Martin first met Cobb at an elite-level prep QB camp when Martin was working for Nike and Cobb was looking for a Division I program willing to give a 5-10 quarterback a chance. Martin was impressed with simply “the way he looked at you when you coached him,” never knowing he would actually become his coach for his final collegiate season.

Or that he would be laughing years later at one of those beg-for-the-ball moments. Last October, at home, Kentucky was trailing South Carolina 28-10 in the second half and had nothing going. Martin finished discussing some routes with the receivers on the sidelines and, as he turned to leave, Cobb followed him.

“I was a former quarterback and you’d hear receivers all the time – ‘I’m open, give me the ball,’” said Martin, who directed Tennessee to a national championship in 1998 (with Packers veteran Chad Clifton as his left tackle, by the way) and also played six seasons in the NFL. “It wasn’t that. He wasn’t complaining. He’s not that kind of guy. He just said, ‘I want the ball.’”

He got it in the “Wildcat” on third-and-1 and ran for 18 yards, helping to set up a touchdown. He got it on fourth-and-1 for 12 yards, leading to another touchdown. Then he caught a 5-yard pass on third-and-2, a 7-yard pass on first down and a 24-yard touchdown pass on fourth down with 1:15 left. For good measure, he ran for the two-point conversion.

In all, he touched the ball 10 times on the three scoring drives that fueled the rally for a 31-28 win.

“He had times where he came to us and said, ‘Coach, I want to play some corner,’ and I wouldn’t doubt if we put him at corner that he could go out and be one of the better corners in our conference,” Martin said. “He’s just that kind of football player. He’s one of those kids when you were growing up and everybody was picking a team, you wanted to pick him first.”

The Packers picked Cobb to see what he can do in the return game, too. Cobb’s return stats weren’t all that dynamic last year, but Martin – who also coached the punt-return team – said there wasn’t much Cobb could do about it.

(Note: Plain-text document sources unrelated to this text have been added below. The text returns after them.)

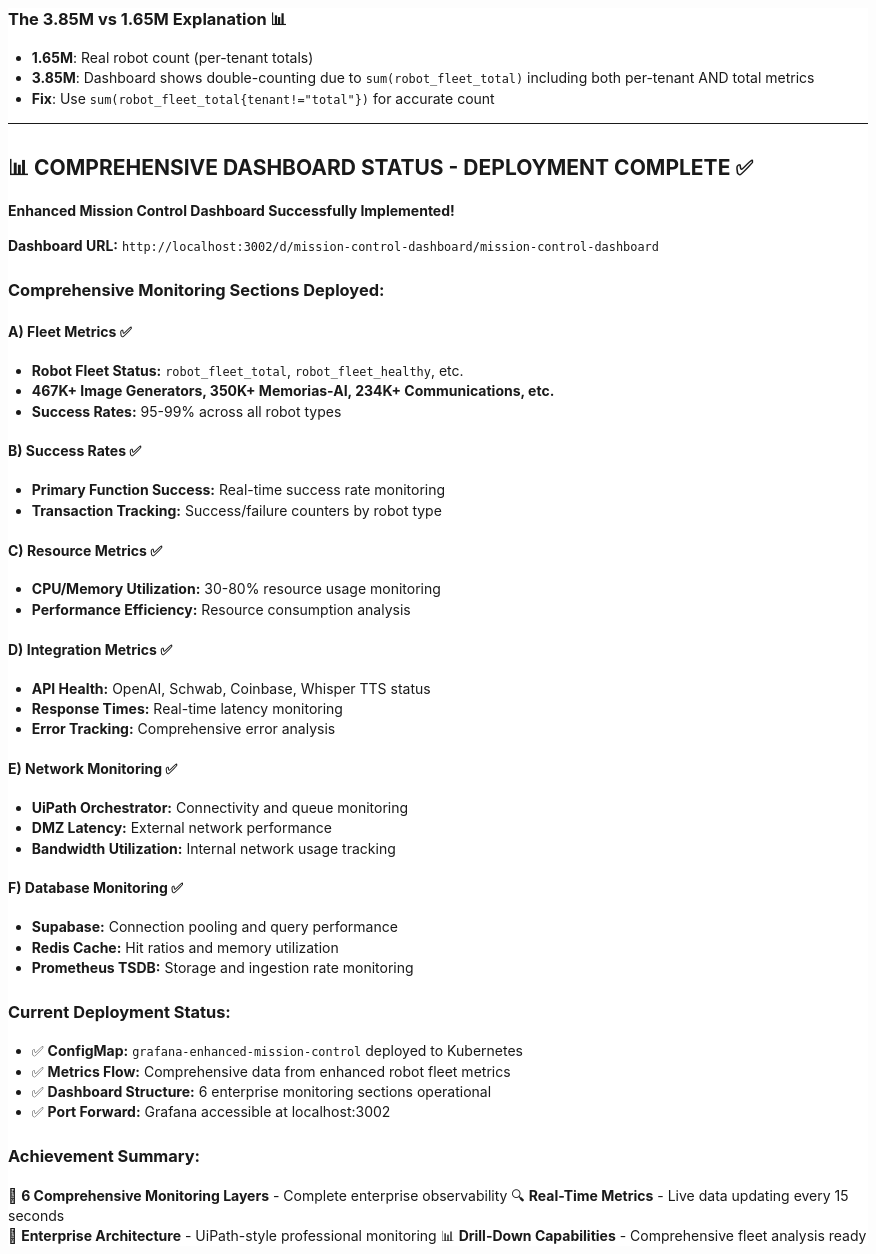 ### **The 3.85M vs 1.65M Explanation** 📊
- **1.65M**: Real robot count (per-tenant totals)
- **3.85M**: Dashboard shows double-counting due to `sum(robot_fleet_total)` including both per-tenant AND total metrics
- **Fix**: Use `sum(robot_fleet_total{tenant!="total"})` for accurate count

---

## 📊 COMPREHENSIVE DASHBOARD STATUS - DEPLOYMENT COMPLETE ✅

**Enhanced Mission Control Dashboard Successfully Implemented!**

**Dashboard URL:** `http://localhost:3002/d/mission-control-dashboard/mission-control-dashboard`

### **Comprehensive Monitoring Sections Deployed:**

#### A) Fleet Metrics ✅
- **Robot Fleet Status:** `robot_fleet_total`, `robot_fleet_healthy`, etc.
- **467K+ Image Generators, 350K+ Memorias-AI, 234K+ Communications, etc.**
- **Success Rates:** 95-99% across all robot types

#### B) Success Rates ✅
- **Primary Function Success:** Real-time success rate monitoring
- **Transaction Tracking:** Success/failure counters by robot type

#### C) Resource Metrics ✅
- **CPU/Memory Utilization:** 30-80% resource usage monitoring
- **Performance Efficiency:** Resource consumption analysis

#### D) Integration Metrics ✅
- **API Health:** OpenAI, Schwab, Coinbase, Whisper TTS status
- **Response Times:** Real-time latency monitoring
- **Error Tracking:** Comprehensive error analysis

#### E) Network Monitoring ✅
- **UiPath Orchestrator:** Connectivity and queue monitoring
- **DMZ Latency:** External network performance
- **Bandwidth Utilization:** Internal network usage tracking

#### F) Database Monitoring ✅
- **Supabase:** Connection pooling and query performance
- **Redis Cache:** Hit ratios and memory utilization
- **Prometheus TSDB:** Storage and ingestion rate monitoring

### **Current Deployment Status:**
- ✅ **ConfigMap:** `grafana-enhanced-mission-control` deployed to Kubernetes
- ✅ **Metrics Flow:** Comprehensive data from enhanced robot fleet metrics
- ✅ **Dashboard Structure:** 6 enterprise monitoring sections operational
- ✅ **Port Forward:** Grafana accessible at localhost:3002

### **Achievement Summary:**
🎯 **6 Comprehensive Monitoring Layers** - Complete enterprise observability
🔍 **Real-Time Metrics** - Live data updating every 15 seconds  
🏢 **Enterprise Architecture** - UiPath-style professional monitoring
📊 **Drill-Down Capabilities** - Comprehensive fleet analysis ready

After he averaged 12.8 yards per punt return in 2009 and then ran one back 50 yards for a score in the second game of 2010, teams went to rugby-style punts and other gimmicks to keep him from getting the ball. His punt-return average dipped to 7.8. He also shared kick-return duties with a teammate at times.

Martin is intrigued to see what Cobb can do as a returner in the NFL because he always felt when Cobb got a clean catch, good things happened.

“He’s not going to be a Devin Hester, 4.2-in-the-40 guy, but he’s a strong runner,” Martin said. “He’s safe in terms of fielding it and he makes good decisions back there.”

As Cobb joins a receiving corps that already includes Greg Jennings, Donald Driver, James Jones and Jordy Nelson, running back punts and kicks may be the best way early on for him to satisfy his need for the ball.

Even if it’s not, the Packers won’t have to worry about Cobb.

“I know Chad Clifton and Scott Wells, they’re good buddies of mine, and he will fit right in with those guys,” Martin said of his fellow Tennessee alums. “He’s not going to be a rookie that bucks the system and the veterans have to mold him and get him on the right page. He’s going to come in the room and it’s going to feel like he’s been there for four years.”

All that talk about wanting the ball was more good-natured than it sounds, Martin said, and it simply stemmed from Cobb’s intense desire to win. In that respect, Green Bay was the right team to draft him.

“Going to a team that just won a Super Bowl, you don’t want to change the chemistry too much,” Martin said. “I’ve been in places that have gone to the Super Bowl or won a national championship, and a guy or two changes and you don’t have the same feel when you step in the huddle.

“Randall won’t change the whole chemistry. The Packer way is kind of how he does things. They’re going to continue to do things the way they’ve done it, the way that won them the Super Bowl.”